Rebel Europe Populism did not appear overnight. It is not just the result of the 2008 crisis or of the arrival of refugees following the Arab Springs. Its roots lie much deeper, as Eatwell and Goodwin recount. In the 80s, – when the Berlin wall still scarred the German capital and marked the division between the West and the Soviet Union – Jean-Marie Le Pen, leader of the French National Front, and Jörg Haider, head of Austria’s Freedom Party (Fpo), began garnering significant success. In 1988 the French nationalists obtained 14% in the national elections and in 2002 they scored even better, just one step away from winning the presidency.

Between 1990 and 2000 populist movements sprung up throughout the Old Continent, while in 2004 Nigel Farage’s Ukip obtained an important result. All this, the authors specify, while the British economy was soaring.

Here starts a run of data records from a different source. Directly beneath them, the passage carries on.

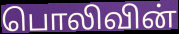
பொலிவின்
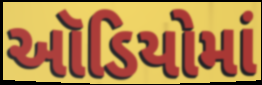
ઑડિયોમાં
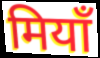
मियाँ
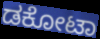
ಡಕೋಟಾ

This particular detail disproves one of the major inaccuracies about the movement: it is not true that the rise of the populists was caused by the Old continent’s economic problems during the past years.

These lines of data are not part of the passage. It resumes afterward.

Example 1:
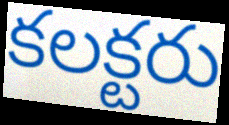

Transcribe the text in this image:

కలక్టరు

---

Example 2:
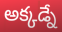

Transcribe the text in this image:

అక్కడ్నే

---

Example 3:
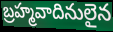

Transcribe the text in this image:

బ్రహ్మవాదినులైన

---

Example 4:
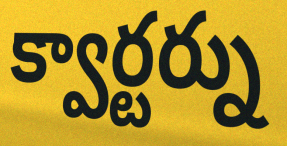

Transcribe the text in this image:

క్వార్టర్ను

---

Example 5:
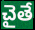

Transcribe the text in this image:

చైతే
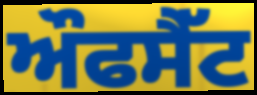
ਔਫਸੈੱਟ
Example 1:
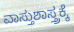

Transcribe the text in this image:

ವಾಸ್ತುಶಾಸ್ತ್ರಕ್ಕೆ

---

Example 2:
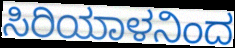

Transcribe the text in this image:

ಸಿರಿಯಾಳನಿಂದ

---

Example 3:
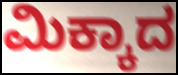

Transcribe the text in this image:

ಮಿಕ್ಕಾದ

According to Roger Eatwell and Matthew Goodwin it is also not true that all populists are “Angry white men”. One just need think that 28% of Trump’s consensus was made up of Latin American votes. While it is true that these movement sometimes catalyse the vote of extremist fringes, it would be reductive to label them all under “Fascism”.

What we are facing is without doubt a revolt against the Western and European systems. There is increasing feeling among EU citizens that Brussels and Strasbourg are too detached from their needs; European institutions are seen as unable to solve the problems people face. And is it exactly exploiting this malaise that populist groups gather support which, the two authors write, will change the politics of many Western nations for a long time to come.

The challenge has already begun. May 26 will be a defining point. If, as surveys seem to predict, populist parties will be successful in increasing their consensus, then traditional parties will have to start reconsidering themselves. The future of the European Union itself is at stake.